According to an online article, a report from a mobile research company indicates that 38 percent of Chinese mobile web users only access the internet through their cell phones.⁵ Conduct a hypothesis test to determine if these data provide strong evidence that the proportion of Americans who only use their cell phones to access the internet is different than the Chinese proportion of 38%.
Interpret the p-value in this context.
Calculate a 95% confidence interval for the proportion of Americans who access the internet on their cell phones, and interpret the interval in this context.

Pew Internet, Cell Internet Use 2012, data collected between March 15 - April 13, 2012.

S. Chang. “The Chinese Love to Use Feature Phone to Access the Internet”. In: M.I.C Gadget (2012).

Solution

(a) $H_{0} : p = 0.38\text{.}$ $H_{A} : p \ne = 0.38\text{.}$ Independence (random sample) and the success-failure condition are satisfied. $Z = -20.5 \rightarrow \text{p-value } \approx 0\text{.}$ Since the p-value is very small, we reject $H_{0}\text{.}$ The data provide strong evidence that the proportion of Americans who only use their cell phones to access the internet is different than the Chinese proportion of 38%, and the data indicate that the proportion is lower in the US.

(b) If in fact 38% of Americans used their cell phones as a primary access point to the internet, the probability of obtaining a random sample of 2,254 Americans where 17% or less or 59% or more use their only their cell phones to access the internet would be approximately 0.

(c) $(0.1545, 0.1855)\text{.}$ We are 95% confident that approximately 15.5% to 18.6% of all Americans primarily use their cell phones to browse the internet.

12. Coffee and Depression.

Researchers conducted a study investigating the relationship between caffeinated coffee consumption and risk of depression in women.

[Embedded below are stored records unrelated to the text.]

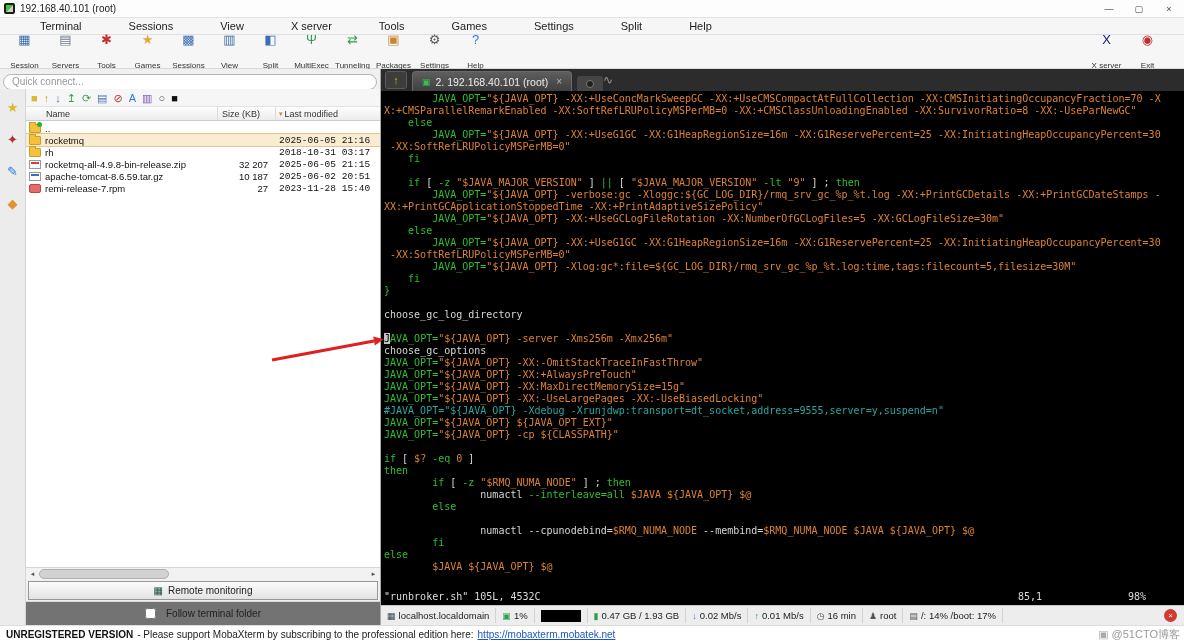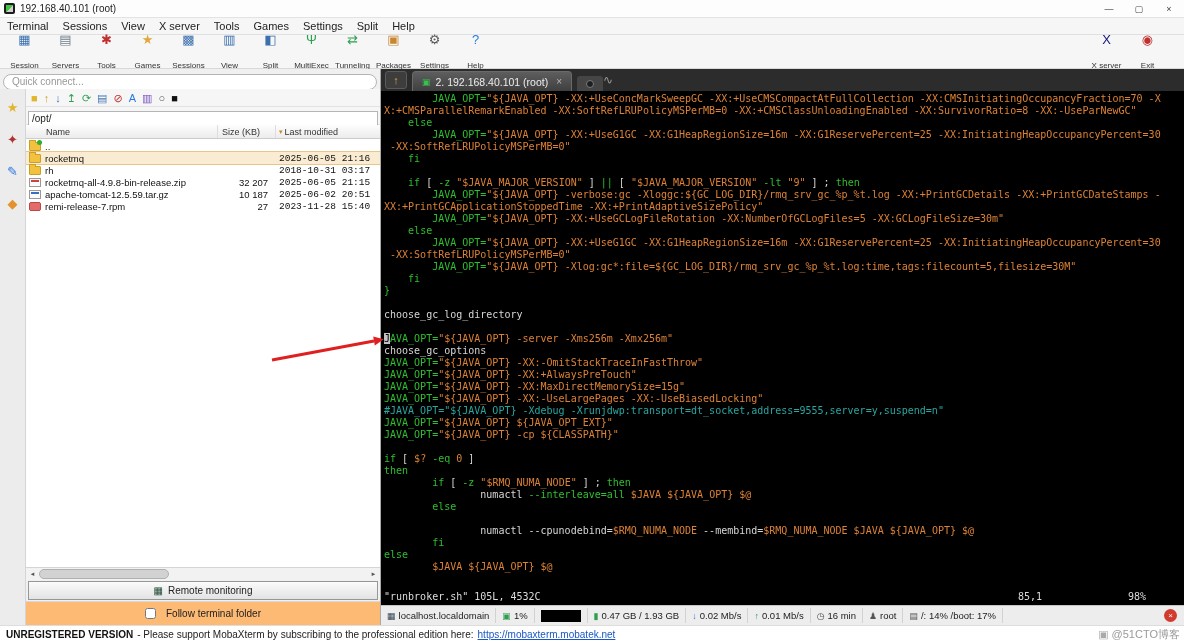--- a/index.html
+++ b/index.html
@@ -10,21 +10,21 @@
   
   .titlebar{height:18px;background:#fdfdfd;border-bottom:1px solid #e3e3e3;display:flex;align-items:center;}
   .app-icon{width:11px;height:11px;margin:0 5px 0 4px;background:#1c1c1c;border-radius:2px;position:relative;flex:none;}
   .app-icon::after{content:"";position:absolute;inset:2px;background:linear-gradient(135deg,#43c543 0 50%,#cfcfcf 50%);}
   .title-text{font-size:10px;color:#222;}
   .win-controls{margin-left:auto;display:flex;height:100%;}
   .win-btn{width:30px;height:100%;display:flex;align-items:center;justify-content:center;font-size:9px;color:#444;}
 
   
   .menubar{height:17px;background:#f6f6f6;border-bottom:1px solid #e0e0e0;display:flex;align-items:center;font-size:11px;}
-  .menu-item{padding:0 7px;color:#222;}
+  .menu-item{padding:0 7px;color:#222;margin-left:33px;}
 
   
   .toolbar{height:34px;background:#f6f6f6;border-bottom:1px solid #d8d8d8;display:flex;align-items:center;padding:0 4px;}
   .tb-group{display:flex;}
   .tb-group.right{margin-left:auto;margin-right:12px;}
   .tb-item{width:41px;height:34px;display:flex;flex-direction:column;align-items:center;justify-content:center;}
   .tb-icon{font-size:13px;line-height:14px;height:14px;}
   .tb-label{font-size:8px;color:#333;margin-top:14px;white-space:nowrap;}
 
   
@@ -65,21 +65,21 @@
   .fmod{width:104px;padding-left:3px;white-space:nowrap;font-family:Liberation Mono, monospace;}
   .hscroll{height:13px;background:#f2f2f2;border-top:1px solid #d5d5d5;display:flex;align-items:center;}
   .hs-btn{width:13px;height:12px;font-size:6px;color:#555;display:flex;align-items:center;justify-content:center;}
   .hs-track{flex:1;height:12px;position:relative;}
   .hs-thumb{position:absolute;left:0;top:1px;width:130px;height:10px;background:#d2d2d2;border:1px solid #b0b0b0;border-radius:5px;}
   .rm-row{height:21px;padding:1px 2px;background:#f0f0f0;}
   .rm-btn{width:100%;height:19px;display:flex;align-items:center;justify-content:center;gap:5px;
           background:linear-gradient(#fbfbfb,#e3e3e3);border:1px solid #979797;font-size:10px;color:#222;
           font-family:"Liberation Sans",sans-serif;}
   .rm-icon{font-size:10px;color:#1d4a32;}
-  .ff-row{height:24px;display:flex;align-items:center;justify-content:center;gap:10px;background:#fdba74;border-top:1px solid #d8d8d8;font-size:10px;color:#222;}
+  .ff-row{height:24px;display:flex;align-items:center;justify-content:center;gap:10px;background:#737373;border-top:1px solid #d8d8d8;font-size:10px;color:#222;}
   .ff-check{width:11px;height:11px;}
 
   
   .right-col{flex:1;display:flex;flex-direction:column;min-width:0;background:#000;}
   .tabbar{height:22px;background:#2c2c2c;display:flex;align-items:flex-end;padding:0 3px;}
   .tab-nav{width:22px;height:18px;margin:0 5px 2px 1px;background:#3d3d3d;border:1px solid #5a5a5a;border-radius:3px;
            color:#e8a33d;font-size:11px;display:flex;align-items:center;justify-content:center;}
   .tab{height:20px;display:flex;align-items:center;gap:5px;padding:0 9px;
        background:linear-gradient(#5e5e5e,#3f3f3f);border:1px solid #6a6a6a;border-bottom:none;
        border-radius:4px 4px 0 0;color:#ececec;font-size:10.5px;white-space:nowrap;}
@@ -228,23 +228,20 @@
               <span class="fb-icon" style="color: rgb(74, 122, 181);">↓</span>
               <span class="fb-icon" style="color: rgb(46, 158, 80);">↥</span>
               <span class="fb-icon" style="color: rgb(46, 158, 80);">⟳</span>
               <span class="fb-icon" style="color: rgb(74, 122, 181);">▤</span>
               <span class="fb-icon" style="color: rgb(192, 48, 48);">⊘</span>
               <span class="fb-icon" style="color: rgb(42, 122, 222);">A</span>
               <span class="fb-icon" style="color: rgb(122, 79, 192);">▥</span>
               <span class="fb-icon" style="color: rgb(85, 85, 85);">○</span>
               <span class="fb-icon" style="color: rgb(17, 17, 17);">■</span>
             </div>
-          <div class="path-row">
-            <input class="path-input" value="/opt/" style="">
-          </div>
           <div class="fheader">
             <span class="fh-name">Name</span>
             <span class="fh-size">Size (KB)</span>
             <span class="fh-mod">
                 <i class="sort">▾</i>
                 <span>Last modified</span>
               </span>
           </div>
           <div class="file-list" id="file-list">
               <div class="frow">
@@ -266,21 +263,21 @@
                 <span class="fmod">2018-10-31 03:17</span>
               </div>
               <div class="frow">
                 <span class="ficon fi-zip"></span>
                 <span class="fname">rocketmq-all-4.9.8-bin-release.zip</span>
                 <span class="fsize">32 207</span>
                 <span class="fmod">2025-06-05 21:15</span>
               </div>
               <div class="frow">
                 <span class="ficon fi-targz"></span>
-                <span class="fname">apache-tomcat-12.5.59.tar.gz</span>
+                <span class="fname">apache-tomcat-8.6.59.tar.gz</span>
                 <span class="fsize">10 187</span>
                 <span class="fmod">2025-06-02 20:51</span>
               </div>
               <div class="frow">
                 <span class="ficon fi-rpm"></span>
                 <span class="fname">remi-release-7.rpm</span>
                 <span class="fsize">27</span>
                 <span class="fmod">2023-11-28 15:40</span>
               </div>
             </div>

They collected data on 50,739 women free of depression symptoms at the start of the study in the year 1996, and these women were followed through 2006. The researchers used questionnaires to collect data on caffeinated coffee consumption, asked each individual about physician- diagnosed depression, and also asked about the use of antidepressants. The table below shows the distribution of incidences of depression by amount of caffeinated coffee consumption.⁶

M. Lucas et al. “Coffee, caffeine, and risk of depression among women”. In: Archives of internal medicine 171.17 (2011), p. 1571.

		Caffeinated coffee consumption
		$\le 1$ cup/week	2-6 cups/week	1 cup/day	2-3 cups/day	$\ge 4$ cups/day	Total
Clinical depression	Yes	670	373	905	564	95	2607
	No	11545	6244	16329	11726	2288	48132
	Total	12215	6617	17234	12290	2383	50739

What type of test is appropriate for evaluating if there is an association between coffee intake and depression?
Write the hypotheses for the test you identified in part (a).
Calculate the overall proportion of women who do and do not suffer from depression.
Identify the expected count for the highlighted cell, and calculate the contribution of this cell to the test statistic, i.e. $(\text{Observed }-\text{ Expected})^2=\text{Expected}\text{.}$
The test statistic is $\chi^2 = 20.93\text{.}$ What is the p-value?
What is the conclusion of the hypothesis test?
One of the authors of this study was quoted on the NYTimes as saying it was “too early to recommend that women load up on extra coffee” based on just this study.⁷ Do you agree with this statement? Explain your reasoning.

A. O'Connor. “Coffee Drinking Linked to Less Depression in Women”. In: New York Times (2011).